[TE BESTUDEREN TEKST]:
B.4.2. De bij artikel 24, § 1, van de Grondwet gewaarborgde vrijheid van onderwijs, die voor privé-personen het vermogen impliceert om naar eigen inzicht onderwijs in te richten en te laten verstrekken, zowel naar de vorm als naar de inhoud van dat onderwijs, omvat niet alleen de vrijheid van de inrichtende macht om het personeel te kiezen dat wordt tewerkgesteld met het oog op de verwezenlijking van de eigen onderwijsdoelstellingen, maar tevens de vrijheid om de opdracht van die personeelsleden vast te leggen en hun prestaties te regelen.
B.4.3. Die vrijheid is evenwel niet onbegrensd. Zij staat er met name niet aan in de weg dat de decreetgever, met het oog op het verzekeren van de kwaliteit van het met overheidsmiddelen verstrekt onderwijs, maatregelen neemt die op de onderwijsinstellingen van algemene toepassing zijn, ongeacht de eigenheid van het door hen verstrekte onderwijs.
Volgens de parlementaire voorbereiding drukken de bestreden bepalingen het streven van de overheid uit om de opdracht van het personeel in het basisonderwijs vast te stellen en een prestatieregeling uit te werken die zo eenvoudig mogelijk is; die, waar mogelijk, uniform is voor verschillende personeelscategorieën; die de directie de mogelijkheid biedt om het schoolleven zodanig te organiseren dat kinderen en ouders krijgen waar ze recht op hebben; die misbruiken ten aanzien van het personeel voorkomt en die ruimte laat voor lokale autonomie (Parl. St., Vlaams Parlement, 1996-1997, nr. 451/1, p. 45).
De betwiste bepalingen, die ingegeven zijn door de zorg om de kwaliteit te verzekeren van het onderwijs dat met overheidsmiddelen wordt verstrekt, kunnen als dusdanig niet worden beschouwd als een inbreuk op de vrijheid van onderwijs, behoudens indien zou blijken dat de concrete beperkingen die door de verschillende bepalingen aan die vrijheid worden gesteld, niet redelijk verantwoord zijn of onevenredig zijn met het nagestreefde doel.

[WAT WORDT VERWACHT]: Schrijf uit de tekst over de vrijheid van onderwijs letterlijk het gedeelte over dat begint bij de woorden met "De betwiste bepalingen, die" en eindigt met "het nagestreefde doel.". De vermeldingen die hierna komen, vormen afzonderlijk materiaal.

[OVERZICHT VAN GEGEVENS]:

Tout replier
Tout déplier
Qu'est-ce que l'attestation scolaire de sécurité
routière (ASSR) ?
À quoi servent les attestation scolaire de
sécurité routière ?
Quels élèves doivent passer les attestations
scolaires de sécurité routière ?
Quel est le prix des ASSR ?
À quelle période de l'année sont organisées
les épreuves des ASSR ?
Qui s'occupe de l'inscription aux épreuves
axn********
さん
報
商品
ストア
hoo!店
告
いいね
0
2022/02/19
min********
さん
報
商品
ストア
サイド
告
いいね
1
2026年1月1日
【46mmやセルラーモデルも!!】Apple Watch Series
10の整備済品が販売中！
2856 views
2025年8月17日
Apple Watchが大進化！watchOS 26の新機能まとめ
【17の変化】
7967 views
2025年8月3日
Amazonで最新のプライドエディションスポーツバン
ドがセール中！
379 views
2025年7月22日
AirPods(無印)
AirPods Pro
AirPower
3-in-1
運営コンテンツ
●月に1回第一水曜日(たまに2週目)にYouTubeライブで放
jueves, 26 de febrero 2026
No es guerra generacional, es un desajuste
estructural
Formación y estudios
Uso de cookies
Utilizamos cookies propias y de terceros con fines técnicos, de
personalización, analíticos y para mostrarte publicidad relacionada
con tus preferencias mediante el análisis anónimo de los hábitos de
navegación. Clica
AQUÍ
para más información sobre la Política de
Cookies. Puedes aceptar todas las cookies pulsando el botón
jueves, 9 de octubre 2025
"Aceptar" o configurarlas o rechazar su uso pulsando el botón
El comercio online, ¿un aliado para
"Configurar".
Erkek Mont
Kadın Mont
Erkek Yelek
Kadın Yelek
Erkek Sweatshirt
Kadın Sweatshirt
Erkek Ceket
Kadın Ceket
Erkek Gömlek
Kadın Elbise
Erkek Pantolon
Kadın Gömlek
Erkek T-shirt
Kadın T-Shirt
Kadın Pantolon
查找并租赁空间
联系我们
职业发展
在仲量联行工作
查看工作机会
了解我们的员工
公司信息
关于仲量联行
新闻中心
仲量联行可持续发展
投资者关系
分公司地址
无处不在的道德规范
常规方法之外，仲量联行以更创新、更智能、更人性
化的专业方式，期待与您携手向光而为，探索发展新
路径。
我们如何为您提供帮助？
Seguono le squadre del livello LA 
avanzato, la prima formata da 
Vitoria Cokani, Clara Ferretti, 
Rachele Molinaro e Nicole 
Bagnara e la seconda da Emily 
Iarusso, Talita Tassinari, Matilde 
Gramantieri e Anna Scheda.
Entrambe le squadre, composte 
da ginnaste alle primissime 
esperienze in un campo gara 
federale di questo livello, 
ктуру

[JOUW ANTWOORD]:
De betwiste bepalingen, die ingegeven zijn door de zorg om de kwaliteit te verzekeren van het onderwijs dat met overheidsmiddelen wordt verstrekt, kunnen als dusdanig niet worden beschouwd als een inbreuk op de vrijheid van onderwijs, behoudens indien zou blijken dat de concrete beperkingen die door de verschillende bepalingen aan die vrijheid worden gesteld, niet redelijk verantwoord zijn of onevenredig zijn met het nagestreefde doel.